My friend shared with Paula that a person had a similar option, since 1) She had a terminal diagnosis, with a life expectancy of less than 6 months due to her disease progression and 2) She was capable of making this decision for herself. She could choose to end her life “prematurely”, by taking a lethal number of pills prescribed by her doctor, if that was her choice. Paula had never heard of the term DWD (death with dignity) or PAD (physician assisted death). Nor had she ever heard of the nonprofit agency that assisted people with jumping through the hoops to complete the many details in order to attain the prescription (Compassion and Choices). This option was available in the state in which Paula resided, and she was qualified, having a “terminal” illness, to pursue obtaining the medications if she chose to. (No, PAD is not available to just anyone. No, it is not something that is done to a person. No, it is not a quick process nor an easy solution. It is a menu selection made by a person who has a choice in what their final days might look like).
I don’t know the rest of the story, except that Paula did go home, and she did choose to have hospice care. She may have also chosen PAD. If in fact she did, her death certificate would read the cause of death was metastatic cervical cancer. It would be decided by Paula, how her life ended, and her prerogative, whether death occurred naturally or she helped herself “over that last hurdle”. After all, it was Paula’s death.

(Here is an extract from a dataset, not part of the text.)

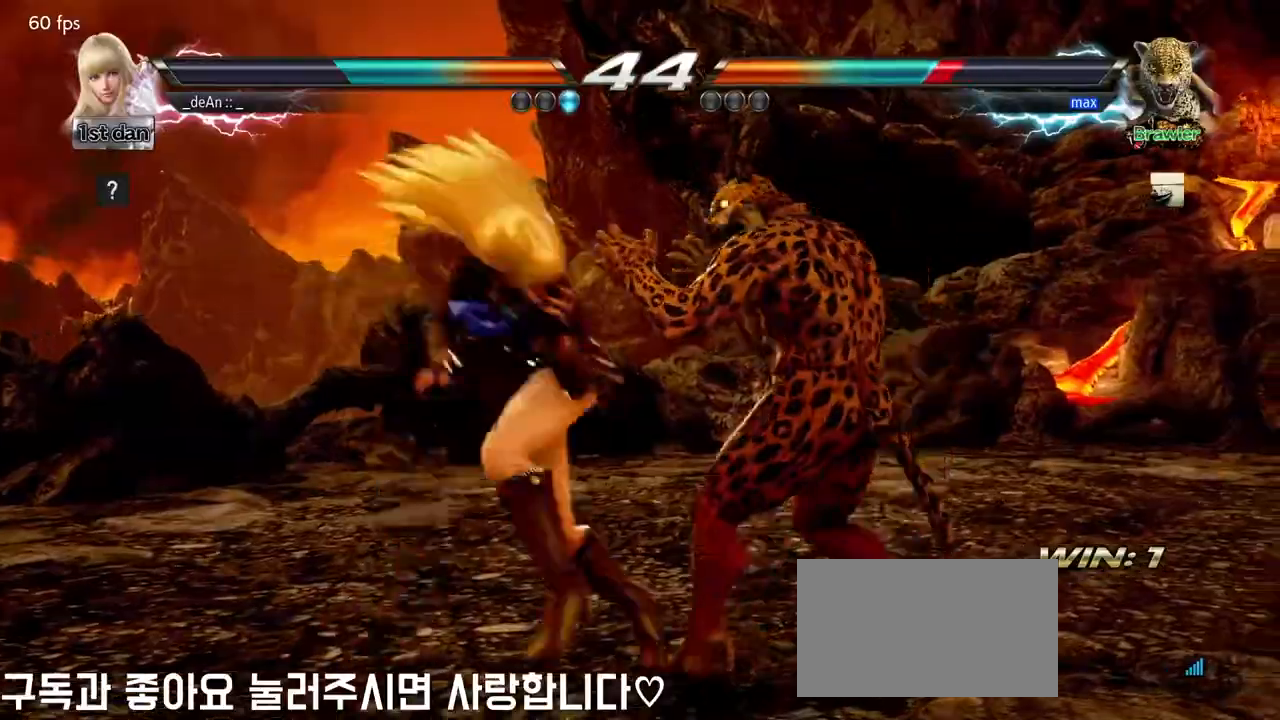
{"buttons": [], "left_stick": "center", "events": []}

I have witnessed many people face their mortality with dignity and grace. Some have had every available including “futile” treatment literally up to the last day of their life; some pursued palliative treatment rather than aggressive surgeries; some opted for no treatment; some have chosen hospice and others have not; some died in their homes; others died in the hospital; some chose PAD; most have not; some have attempted to make the choice for PAD but obstacles have been placed in their way.
I don’t pretend to have the ethical answers, I am happy to admit that I don’t know THE right choice for another person to make. I am just very glad that there are a number of menu items to choose from, and that each of us will have to decide for ourselves what our entrée will be. Like all menus, though, I would hope that the choices are listed accurately, honestly without prejudice or partisanship. Soon enough, the death menu will be our own, for perusal and selection, and my hope is that everyone has the opportunity to “Have it your way”.